The majority of individuals don’t want to discuss the effect hearing loss has on relationships, even though it’s a problem many people deal with. Hearing loss can create communication obstacles that result in misunderstandings and aggravation for both partners.
This is the ideal time for you to show your love and appreciation for your loved one with Valentine’s Day just around the corner. A great way to do this is to talk to your loved one about your hearing loss.
Having “the talk”
A person with untreated hearing loss has a 2.4 times more likely risk of experiencing cognitive disorders including dementia and Alzheimer’s disease according to some studies. A cascade effect that will eventually affect the entire brain will be initiated when the part of your brain in charge of hearing becomes less active. This is referred to as brain atrophy by doctors. You remember how the old saying goes, “use it or lose it”.
Depression rates among those with hearing loss are nearly double that of an individual with healthy hearing. People often become anxious and agitated as their hearing loss worsens according to research. The individual could begin to isolate themselves from family and friends. As they fall deeper into sadness, people with hearing loss are likely to avoid engaging in the activities they once enjoyed.
This, in turn, can lead to relationship strain among mother and son, daughter and father, close friends, spouses, and other people in this person’s life. It’s essential to be patient and work together to determine solutions to communication problems.
Mystery solved
Your loved one may not be ready to tell you they are experiencing hearing loss. They might feel embarrassment and fear. Denial may have set in. Deciding when to have the talk could take a bit of detective work.

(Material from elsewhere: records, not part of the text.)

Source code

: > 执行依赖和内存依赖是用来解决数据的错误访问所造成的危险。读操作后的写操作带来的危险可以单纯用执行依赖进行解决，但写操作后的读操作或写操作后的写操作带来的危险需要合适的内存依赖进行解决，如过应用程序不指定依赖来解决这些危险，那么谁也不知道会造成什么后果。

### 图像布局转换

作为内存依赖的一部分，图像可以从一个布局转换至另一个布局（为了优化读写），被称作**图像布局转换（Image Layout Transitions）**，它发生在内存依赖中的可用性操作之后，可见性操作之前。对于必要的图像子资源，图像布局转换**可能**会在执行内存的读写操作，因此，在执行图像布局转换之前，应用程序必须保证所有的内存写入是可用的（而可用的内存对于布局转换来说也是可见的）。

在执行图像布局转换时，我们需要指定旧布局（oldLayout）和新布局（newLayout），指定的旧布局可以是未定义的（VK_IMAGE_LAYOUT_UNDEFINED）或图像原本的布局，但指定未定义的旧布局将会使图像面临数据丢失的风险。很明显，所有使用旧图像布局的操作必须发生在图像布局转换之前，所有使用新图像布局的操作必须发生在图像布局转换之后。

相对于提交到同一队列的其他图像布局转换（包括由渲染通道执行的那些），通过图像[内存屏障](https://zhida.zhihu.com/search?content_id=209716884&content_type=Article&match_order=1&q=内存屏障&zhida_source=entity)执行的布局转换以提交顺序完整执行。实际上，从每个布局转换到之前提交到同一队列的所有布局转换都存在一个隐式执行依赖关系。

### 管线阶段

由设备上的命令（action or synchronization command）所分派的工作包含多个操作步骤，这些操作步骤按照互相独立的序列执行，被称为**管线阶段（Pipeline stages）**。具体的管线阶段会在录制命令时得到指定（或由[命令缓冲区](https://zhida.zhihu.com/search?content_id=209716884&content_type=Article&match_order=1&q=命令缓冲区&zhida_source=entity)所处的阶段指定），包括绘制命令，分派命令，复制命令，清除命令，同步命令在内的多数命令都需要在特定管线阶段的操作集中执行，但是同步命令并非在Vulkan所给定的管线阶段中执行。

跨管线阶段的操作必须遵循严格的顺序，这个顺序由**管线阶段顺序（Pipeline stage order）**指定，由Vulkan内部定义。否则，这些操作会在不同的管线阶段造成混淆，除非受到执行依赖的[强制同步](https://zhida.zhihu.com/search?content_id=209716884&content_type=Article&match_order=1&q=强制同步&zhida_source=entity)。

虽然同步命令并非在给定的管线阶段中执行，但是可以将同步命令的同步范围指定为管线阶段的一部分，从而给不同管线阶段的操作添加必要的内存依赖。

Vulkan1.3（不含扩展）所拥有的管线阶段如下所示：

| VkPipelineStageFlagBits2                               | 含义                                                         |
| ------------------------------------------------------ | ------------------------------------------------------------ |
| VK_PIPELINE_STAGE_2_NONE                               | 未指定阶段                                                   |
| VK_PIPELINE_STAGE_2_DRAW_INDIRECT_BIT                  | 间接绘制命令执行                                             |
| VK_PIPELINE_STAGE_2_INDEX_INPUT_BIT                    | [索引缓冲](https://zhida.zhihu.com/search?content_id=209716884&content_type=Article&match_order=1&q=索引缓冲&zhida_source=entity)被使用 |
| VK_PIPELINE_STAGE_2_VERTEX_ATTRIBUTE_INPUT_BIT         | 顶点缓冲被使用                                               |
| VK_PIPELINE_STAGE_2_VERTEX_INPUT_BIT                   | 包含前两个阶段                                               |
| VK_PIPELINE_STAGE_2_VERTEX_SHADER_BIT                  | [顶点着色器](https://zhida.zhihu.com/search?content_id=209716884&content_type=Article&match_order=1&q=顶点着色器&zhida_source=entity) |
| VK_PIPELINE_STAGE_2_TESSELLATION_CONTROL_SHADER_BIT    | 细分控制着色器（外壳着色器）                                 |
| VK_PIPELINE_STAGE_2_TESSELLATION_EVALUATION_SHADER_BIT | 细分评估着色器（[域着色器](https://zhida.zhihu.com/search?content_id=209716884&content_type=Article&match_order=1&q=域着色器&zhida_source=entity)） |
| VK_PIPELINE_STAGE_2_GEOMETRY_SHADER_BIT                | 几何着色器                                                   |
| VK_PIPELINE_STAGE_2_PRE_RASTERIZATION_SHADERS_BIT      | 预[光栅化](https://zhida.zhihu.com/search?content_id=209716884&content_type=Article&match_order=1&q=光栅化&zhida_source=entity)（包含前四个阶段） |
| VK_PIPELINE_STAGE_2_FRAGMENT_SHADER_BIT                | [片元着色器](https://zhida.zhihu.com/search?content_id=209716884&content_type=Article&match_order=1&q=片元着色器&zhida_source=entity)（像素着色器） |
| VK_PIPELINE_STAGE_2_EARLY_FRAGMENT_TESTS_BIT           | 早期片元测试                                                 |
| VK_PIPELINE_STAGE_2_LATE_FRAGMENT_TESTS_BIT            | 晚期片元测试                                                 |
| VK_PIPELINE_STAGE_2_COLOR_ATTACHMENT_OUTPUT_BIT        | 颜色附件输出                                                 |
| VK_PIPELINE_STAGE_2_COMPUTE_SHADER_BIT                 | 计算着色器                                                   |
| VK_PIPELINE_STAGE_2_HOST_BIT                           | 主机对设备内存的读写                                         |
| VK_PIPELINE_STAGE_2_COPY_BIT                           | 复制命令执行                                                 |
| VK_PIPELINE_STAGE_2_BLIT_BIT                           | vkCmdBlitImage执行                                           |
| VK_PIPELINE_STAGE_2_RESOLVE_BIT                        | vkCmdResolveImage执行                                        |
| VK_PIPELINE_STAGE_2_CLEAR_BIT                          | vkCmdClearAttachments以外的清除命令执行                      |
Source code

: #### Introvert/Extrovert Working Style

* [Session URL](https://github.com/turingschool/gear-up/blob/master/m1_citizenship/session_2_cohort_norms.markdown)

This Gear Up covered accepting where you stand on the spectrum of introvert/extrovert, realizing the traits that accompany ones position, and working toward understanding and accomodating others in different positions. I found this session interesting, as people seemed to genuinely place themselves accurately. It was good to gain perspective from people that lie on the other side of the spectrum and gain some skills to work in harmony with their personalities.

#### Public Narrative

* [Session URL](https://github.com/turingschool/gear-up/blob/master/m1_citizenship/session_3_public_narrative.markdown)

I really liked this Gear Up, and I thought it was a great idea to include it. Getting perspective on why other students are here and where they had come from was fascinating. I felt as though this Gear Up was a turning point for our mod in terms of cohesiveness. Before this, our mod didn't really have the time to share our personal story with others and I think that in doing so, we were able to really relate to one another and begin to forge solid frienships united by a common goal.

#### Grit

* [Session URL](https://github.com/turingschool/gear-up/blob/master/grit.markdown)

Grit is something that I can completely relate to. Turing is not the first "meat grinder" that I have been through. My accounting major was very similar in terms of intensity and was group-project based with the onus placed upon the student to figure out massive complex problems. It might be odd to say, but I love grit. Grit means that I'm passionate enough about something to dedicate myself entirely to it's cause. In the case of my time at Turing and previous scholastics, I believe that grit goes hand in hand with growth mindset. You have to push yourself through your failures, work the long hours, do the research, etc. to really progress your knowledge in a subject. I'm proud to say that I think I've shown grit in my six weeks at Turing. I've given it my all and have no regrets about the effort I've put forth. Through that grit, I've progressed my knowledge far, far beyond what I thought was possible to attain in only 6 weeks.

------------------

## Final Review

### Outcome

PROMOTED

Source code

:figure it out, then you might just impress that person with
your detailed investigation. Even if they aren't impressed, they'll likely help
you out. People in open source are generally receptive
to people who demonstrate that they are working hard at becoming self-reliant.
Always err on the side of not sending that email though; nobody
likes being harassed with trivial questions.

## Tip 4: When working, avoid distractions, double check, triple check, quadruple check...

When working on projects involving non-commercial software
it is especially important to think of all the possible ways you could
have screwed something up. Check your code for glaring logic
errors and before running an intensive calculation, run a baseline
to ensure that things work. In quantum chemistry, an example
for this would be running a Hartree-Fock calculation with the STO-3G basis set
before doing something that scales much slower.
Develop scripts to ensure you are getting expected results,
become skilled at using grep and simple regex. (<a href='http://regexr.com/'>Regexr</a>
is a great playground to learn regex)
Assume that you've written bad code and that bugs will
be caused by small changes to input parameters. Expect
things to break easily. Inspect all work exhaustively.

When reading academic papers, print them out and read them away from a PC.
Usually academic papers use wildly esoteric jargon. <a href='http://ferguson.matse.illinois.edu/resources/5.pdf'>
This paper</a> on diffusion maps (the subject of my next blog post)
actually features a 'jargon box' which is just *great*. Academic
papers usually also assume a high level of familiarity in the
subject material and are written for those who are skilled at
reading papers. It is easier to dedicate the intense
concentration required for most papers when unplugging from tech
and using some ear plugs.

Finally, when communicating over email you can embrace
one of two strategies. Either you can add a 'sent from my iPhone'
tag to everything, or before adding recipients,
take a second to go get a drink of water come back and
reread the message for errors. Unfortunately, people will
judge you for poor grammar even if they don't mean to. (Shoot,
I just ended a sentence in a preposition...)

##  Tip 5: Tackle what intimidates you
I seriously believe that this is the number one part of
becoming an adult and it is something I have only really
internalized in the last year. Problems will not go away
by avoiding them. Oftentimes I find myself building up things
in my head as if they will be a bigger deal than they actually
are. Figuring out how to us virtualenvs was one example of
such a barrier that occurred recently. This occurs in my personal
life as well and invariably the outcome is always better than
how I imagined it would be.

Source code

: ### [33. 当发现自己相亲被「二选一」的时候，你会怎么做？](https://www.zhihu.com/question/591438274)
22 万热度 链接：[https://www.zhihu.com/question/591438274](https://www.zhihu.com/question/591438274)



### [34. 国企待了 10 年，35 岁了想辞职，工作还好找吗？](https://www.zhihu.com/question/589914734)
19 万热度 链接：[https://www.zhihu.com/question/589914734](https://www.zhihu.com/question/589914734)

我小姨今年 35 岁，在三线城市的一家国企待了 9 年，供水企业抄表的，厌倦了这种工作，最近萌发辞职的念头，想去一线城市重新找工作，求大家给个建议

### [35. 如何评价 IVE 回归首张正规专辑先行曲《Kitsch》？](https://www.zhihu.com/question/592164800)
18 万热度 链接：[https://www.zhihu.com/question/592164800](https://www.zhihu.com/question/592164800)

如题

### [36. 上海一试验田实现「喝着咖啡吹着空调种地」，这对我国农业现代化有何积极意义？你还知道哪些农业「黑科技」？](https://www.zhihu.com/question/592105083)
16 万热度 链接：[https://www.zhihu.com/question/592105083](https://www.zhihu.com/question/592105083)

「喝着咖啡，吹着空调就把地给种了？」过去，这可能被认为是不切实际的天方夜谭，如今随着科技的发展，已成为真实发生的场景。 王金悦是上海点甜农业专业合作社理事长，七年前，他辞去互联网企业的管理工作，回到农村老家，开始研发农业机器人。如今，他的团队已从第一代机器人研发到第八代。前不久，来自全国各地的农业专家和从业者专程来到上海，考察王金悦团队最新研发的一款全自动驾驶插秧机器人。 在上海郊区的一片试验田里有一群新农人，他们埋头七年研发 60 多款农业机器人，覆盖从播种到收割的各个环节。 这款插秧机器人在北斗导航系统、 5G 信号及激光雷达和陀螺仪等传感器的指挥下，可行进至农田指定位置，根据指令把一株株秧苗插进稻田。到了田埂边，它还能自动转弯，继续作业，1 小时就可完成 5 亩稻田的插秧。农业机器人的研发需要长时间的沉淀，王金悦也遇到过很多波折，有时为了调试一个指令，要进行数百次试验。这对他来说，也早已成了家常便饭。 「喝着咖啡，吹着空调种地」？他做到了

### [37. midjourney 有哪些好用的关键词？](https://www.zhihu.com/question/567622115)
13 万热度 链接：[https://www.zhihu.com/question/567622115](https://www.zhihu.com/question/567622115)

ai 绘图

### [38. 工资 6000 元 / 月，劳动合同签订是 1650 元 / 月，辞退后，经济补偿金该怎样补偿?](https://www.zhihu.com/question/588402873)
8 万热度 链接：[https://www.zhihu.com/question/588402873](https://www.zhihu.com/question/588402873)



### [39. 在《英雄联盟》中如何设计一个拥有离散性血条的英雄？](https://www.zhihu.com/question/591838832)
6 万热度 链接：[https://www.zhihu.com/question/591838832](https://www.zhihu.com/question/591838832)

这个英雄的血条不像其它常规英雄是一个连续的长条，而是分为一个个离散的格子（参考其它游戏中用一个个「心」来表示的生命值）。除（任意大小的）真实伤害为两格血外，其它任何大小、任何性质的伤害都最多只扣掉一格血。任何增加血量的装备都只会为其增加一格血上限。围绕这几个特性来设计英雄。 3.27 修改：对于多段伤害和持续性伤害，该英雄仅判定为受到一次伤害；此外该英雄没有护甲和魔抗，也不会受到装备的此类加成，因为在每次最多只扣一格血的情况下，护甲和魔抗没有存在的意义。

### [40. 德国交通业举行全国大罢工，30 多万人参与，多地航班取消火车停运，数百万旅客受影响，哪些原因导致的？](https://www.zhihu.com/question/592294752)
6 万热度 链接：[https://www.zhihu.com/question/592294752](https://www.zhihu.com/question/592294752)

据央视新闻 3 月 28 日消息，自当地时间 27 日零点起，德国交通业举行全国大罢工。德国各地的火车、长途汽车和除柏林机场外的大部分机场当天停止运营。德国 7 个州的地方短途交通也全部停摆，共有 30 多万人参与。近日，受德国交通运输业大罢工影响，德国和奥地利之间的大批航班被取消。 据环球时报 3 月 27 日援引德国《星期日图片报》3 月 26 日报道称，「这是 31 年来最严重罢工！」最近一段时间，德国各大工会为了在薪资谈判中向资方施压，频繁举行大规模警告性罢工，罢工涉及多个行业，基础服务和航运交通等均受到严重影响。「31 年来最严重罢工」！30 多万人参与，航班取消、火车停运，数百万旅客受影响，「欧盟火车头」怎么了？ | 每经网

Since you can’t hear what your spouse or parent hears, you’ll need to rely on external clues, like:
- Starting to notice anxiety and agitation in social situations
- Complaining about ringing, humming, static, or other sounds that you don’t hear
- Failing to hear alarms, doorbells, and other important sounds
- Repeated misunderstandings
- Avoiding conversations
- Sudden difficulty with work, hobbies, or school
- Turning the volume way up on your TV
- Avoiding busy places
Plan to have a heart-to-heart talk with your loved one if you observe any of these symptoms.
How to discuss hearing loss
Having this discussion may not be easy. A loved one may become defensive and brush it off if they’re in denial. That’s why it’s essential to discuss hearing loss in a sensitive and appropriate way. You might need to alter your language based on your unique relationship, but the strategies will be more or less the same.
- Step 1: Let them know that you love them unconditionally and appreciate your relationship.
- Step 2: You are worried about their health. You’ve read the studies. You’re aware that untreated hearing loss can result in an increased risk of depression and dementia. You don’t want your loved one to deal with that.
- Step 3: You’re also worried about your own safety and health. Your hearing may be harmed by an overly loud TV. Additionally, research shows that elevated noise can cause anxiety, which may affect your relationship. If you have a burglar in your house or you’ve taken a fall, your partner might not hear you calling for help. Emotion is a strong way to connect with others. If you can paint an emotional picture of the what-ifs, it will have more impact than merely listing facts.
- Step 4: Schedule an appointment to get a hearing test together. After you make the decision schedule an appointment right away. Don’t delay.
- Step 5: Be ready for opposition. These could occur at any time in the process. You know this person. What sort of doubts will they have? Money? Time? Maybe they don’t detect that it’s a problem. They might feel that homemade remedies will be just fine. (“Natural hearing loss remedies” aren’t effective and can even be harmful.)
Be ready with your responses. You might even practice them in the mirror. These responses need to address your loved one’s Worries but they don’t need to match those listed above word-for-word
Relationship growth
Talking about hearing loss isn’t easy if your partner isn’t willing to talk about it. Openly talking about the effect of hearing loss on your relationship can help to establish a plan to deal with any communication challenges and make sure that both partners are heard and understood. In this way, your relationship will grow stronger and your partner will take measures to live a longer, healthier life. Growing together – isn’t that what love is all about?